Sainte-Suzanne has a humid subtropical climate (Köppen climate classification Cfa) closely bordering on a tropical rainforest climate (Af). The average annual temperature in Sainte-Suzanne is 20.3 C. The average annual rainfall is 4385.9 mm with January as the wettest month. The temperatures are highest on average in February, at around 23.2 C, and lowest in August, at around 17.5 C. The highest temperature ever recorded in Sainte-Suzanne was 32.3 C on 7 March 2018; the coldest temperature ever recorded was 8.0 C on 2 July 2005.

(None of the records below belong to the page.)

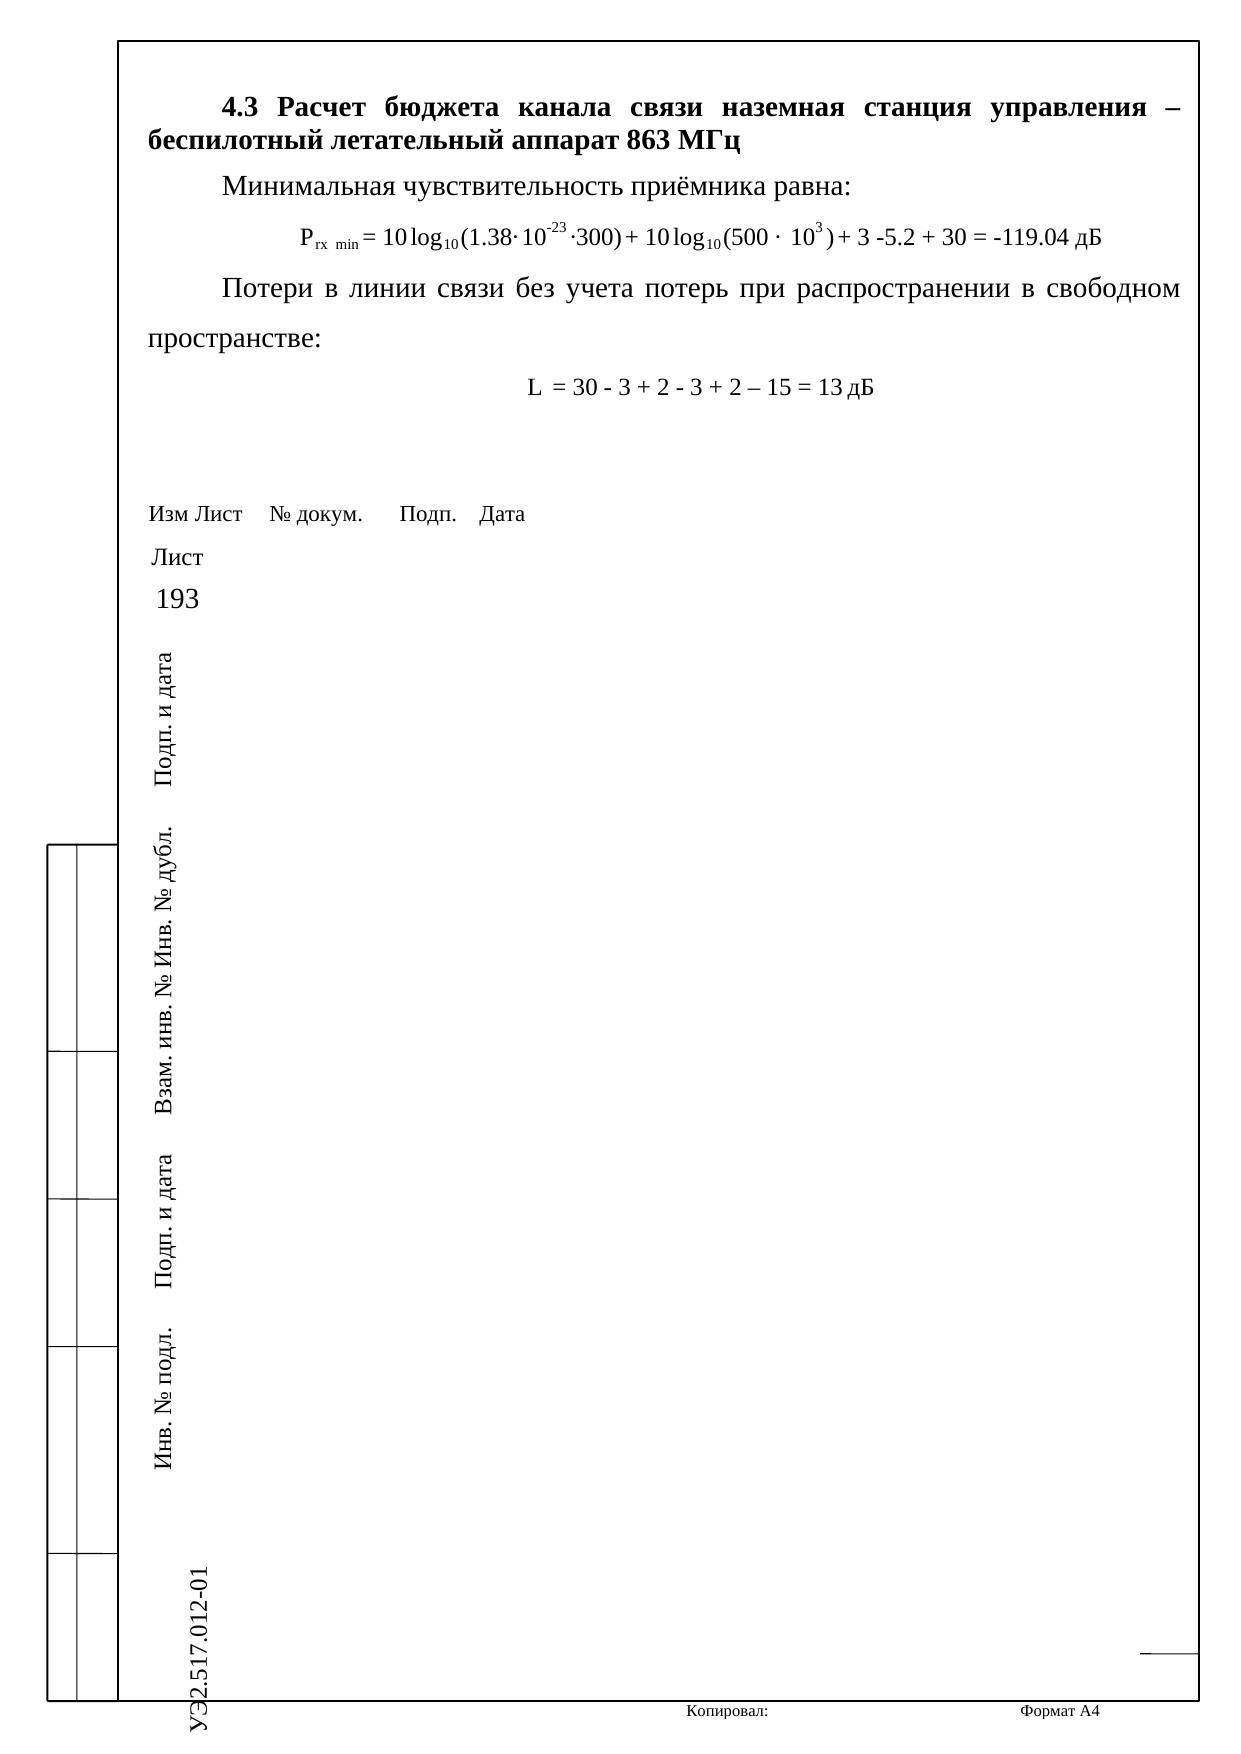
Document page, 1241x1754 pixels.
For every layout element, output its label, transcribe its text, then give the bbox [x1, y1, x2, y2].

text Минимальная чувствительность приёмника равна: [148, 168, 1181, 202]
text Потери в линии связи без учета потерь при распространении в свободном пространстве: [148, 270, 1181, 354]
subtitle 4.3 Расчет бюджета канала связи наземная станция управления – беспилотный летательный аппарат 863 МГц [148, 89, 1181, 156]
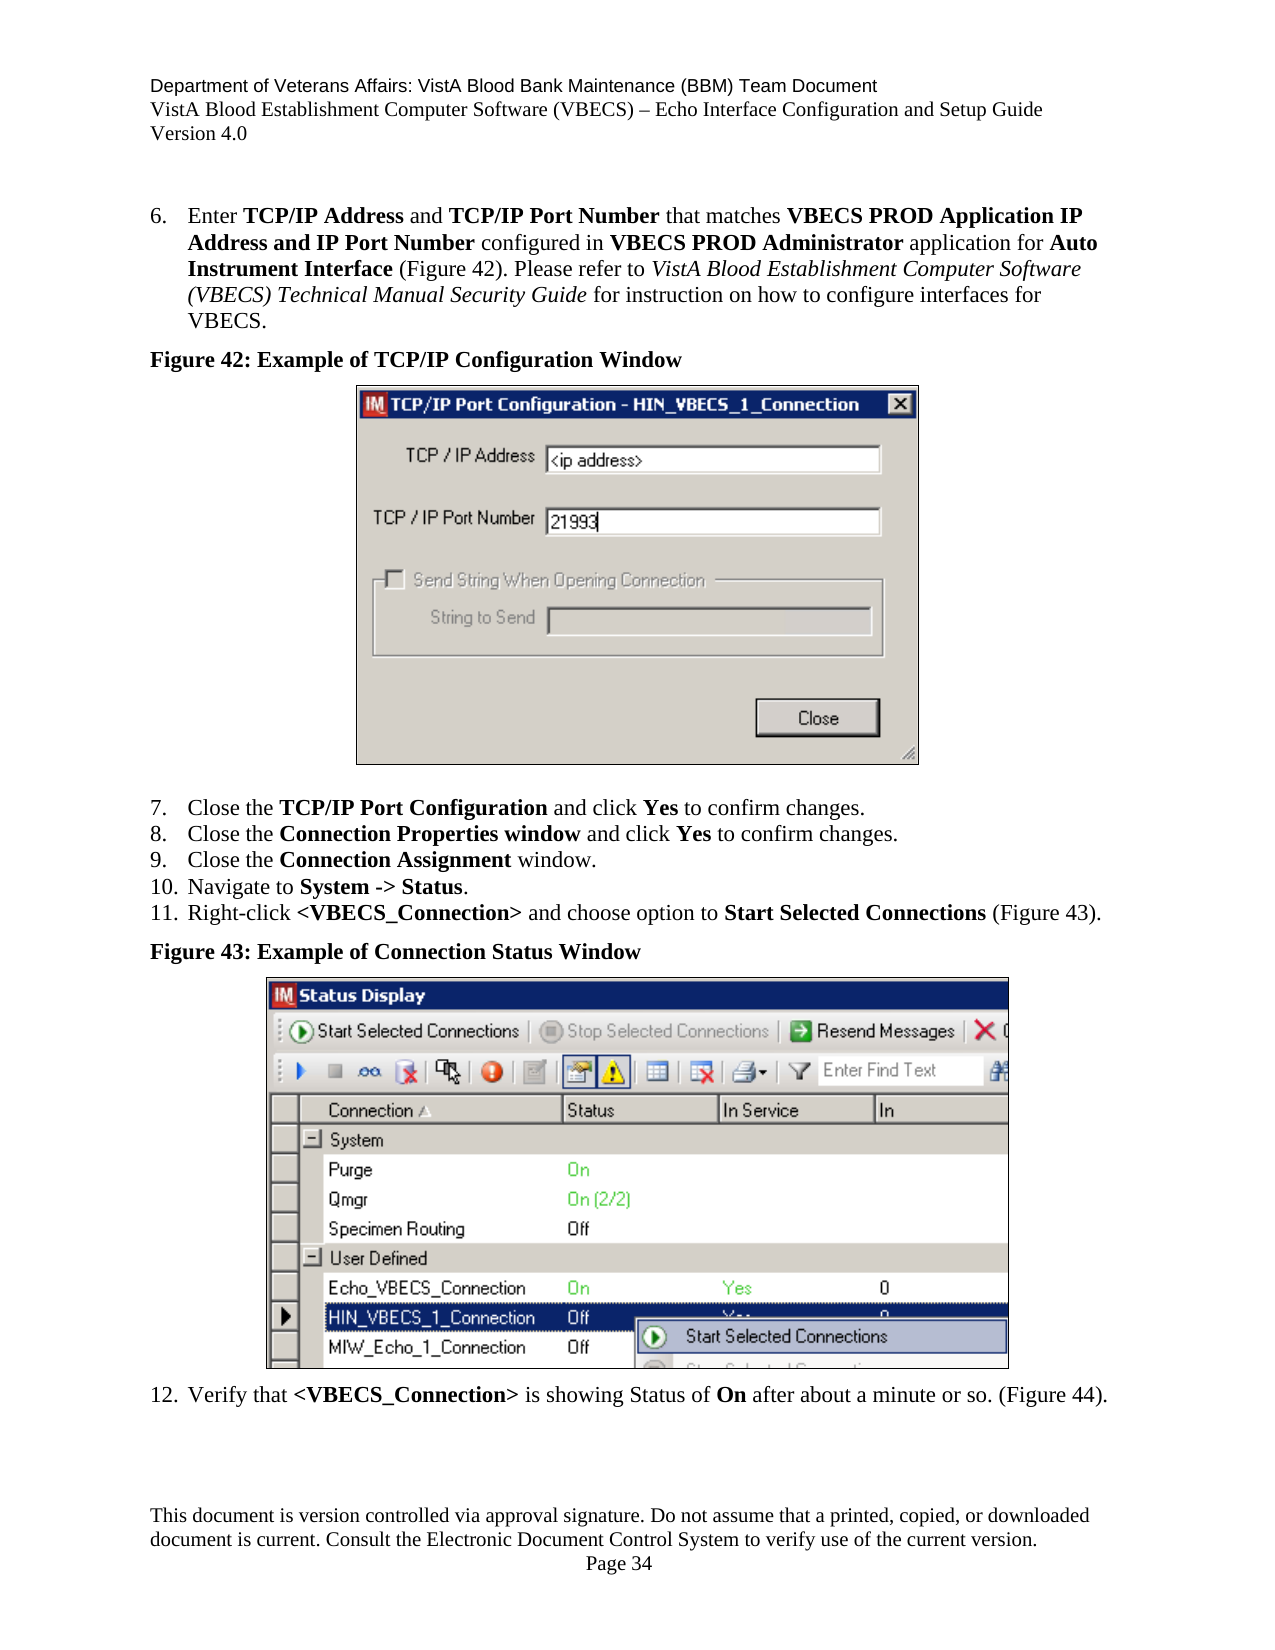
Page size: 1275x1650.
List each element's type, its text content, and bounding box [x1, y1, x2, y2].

text Figure 43: Example of Connection Status Window [150, 938, 1125, 964]
list Right-click <VBECS_Connection> and choose option to Start Selected Connections (Figure 43). [150, 899, 1125, 926]
list Navigate to System -> Status. [150, 873, 1125, 899]
list Close the TCP/IP Port Configuration and click Yes to confirm changes. [150, 794, 1125, 820]
list Close the Connection Assignment window. [150, 846, 1125, 873]
picture [267, 978, 1008, 1368]
list Verify that <VBECS_Connection> is showing Status of On after about a minute or so. (Figure 44). [150, 1382, 1125, 1408]
list Enter TCP/IP Address and TCP/IP Port Number that matches VBECS PROD Application IP Address and IP Port Number configured in VBECS PROD Administrator application for Auto Instrument Interface (Figure 42). Please refer to VistA Blood Establishment Computer Software (VBECS) Technical Manual Security Guide for instruction on how to configure interfaces for VBECS. [150, 202, 1125, 334]
text Figure 42: Example of TCP/IP Configuration Window [150, 346, 1125, 373]
list Close the Connection Properties window and click Yes to confirm changes. [150, 820, 1125, 846]
picture [357, 386, 918, 764]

Climate data for Sainte-Suzanne (1991−2020 normals, extremes 2002−present)
| Month | Jan | Feb | Mar | Apr | May | Jun | Jul | Aug | Sep | Oct | Nov | Dec | Year |
| Record high °C (°F) | 30.0 (86.0) | 30.8 (87.4) | 32.3 (90.1) | 29.9 (85.8) | 28.9 (84.0) | 27.1 (80.8) | 27.0 (80.6) | 25.6 (78.1) | 26.1 (79.0) | 27.4 (81.3) | 28.7 (83.7) | 30.6 (87.1) | 32.3 (90.1) |
| Mean daily maximum °C (°F) | 26.5 (79.7) | 26.8 (80.2) | 26.3 (79.3) | 25.5 (77.9) | 23.7 (74.7) | 22.2 (72.0) | 21.3 (70.3) | 21.4 (70.5) | 22.0 (71.6) | 23.0 (73.4) | 24.4 (75.9) | 25.8 (78.4) | 24.1 (75.4) |
| Daily mean °C (°F) | 22.9 (73.2) | 23.2 (73.8) | 22.8 (73.0) | 21.8 (71.2) | 20.0 (68.0) | 18.4 (65.1) | 17.6 (63.7) | 17.5 (63.5) | 18.1 (64.6) | 19.1 (66.4) | 20.4 (68.7) | 22.0 (71.6) | 20.3 (68.5) |
| Mean daily minimum °C (°F) | 19.4 (66.9) | 19.7 (67.5) | 19.3 (66.7) | 18.2 (64.8) | 16.3 (61.3) | 14.6 (58.3) | 13.8 (56.8) | 13.6 (56.5) | 14.2 (57.6) | 15.3 (59.5) | 16.4 (61.5) | 18.1 (64.6) | 16.6 (61.9) |
| Record low °C (°F) | 14.8 (58.6) | 15.8 (60.4) | 15.0 (59.0) | 13.4 (56.1) | 9.9 (49.8) | 9.7 (49.5) | 8.0 (46.4) | 8.8 (47.8) | 8.7 (47.7) | 8.3 (46.9) | 10.6 (51.1) | 13.4 (56.1) | 8.0 (46.4) |
| Average precipitation mm (inches) | 657.4 (25.88) | 578.8 (22.79) | 653.3 (25.72) | 387.5 (15.26) | 364.4 (14.35) | 273.0 (10.75) | 222.2 (8.75) | 237.1 (9.33) | 217.5 (8.56) | 195.9 (7.71) | 242.3 (9.54) | 356.5 (14.04) | 4,385.9 (172.67) |
| Average precipitation days (≥ 1.0 mm) | 22.3 | 19.7 | 21.4 | 18.8 | 16.4 | 15.8 | 16.2 | 17.2 | 16.7 | 16.1 | 15.4 | 18.7 | 214.8 |
Source: Météo-France

== History ==
The town, along with Saint-Denis, was founded in 1667 by Étienne Regnault, the first governor of the island. The Hôtel de Ville was completed in around 1847.

==Personalities==
The following people were natives of Sainte-Suzanne:
- Edmond Albius (1829–1880), a slave who discovered the artificial pollination of vanilla.
- Élie Hoarau (born 1938), politician.
- René-Paul Victoria (born 1954), politician.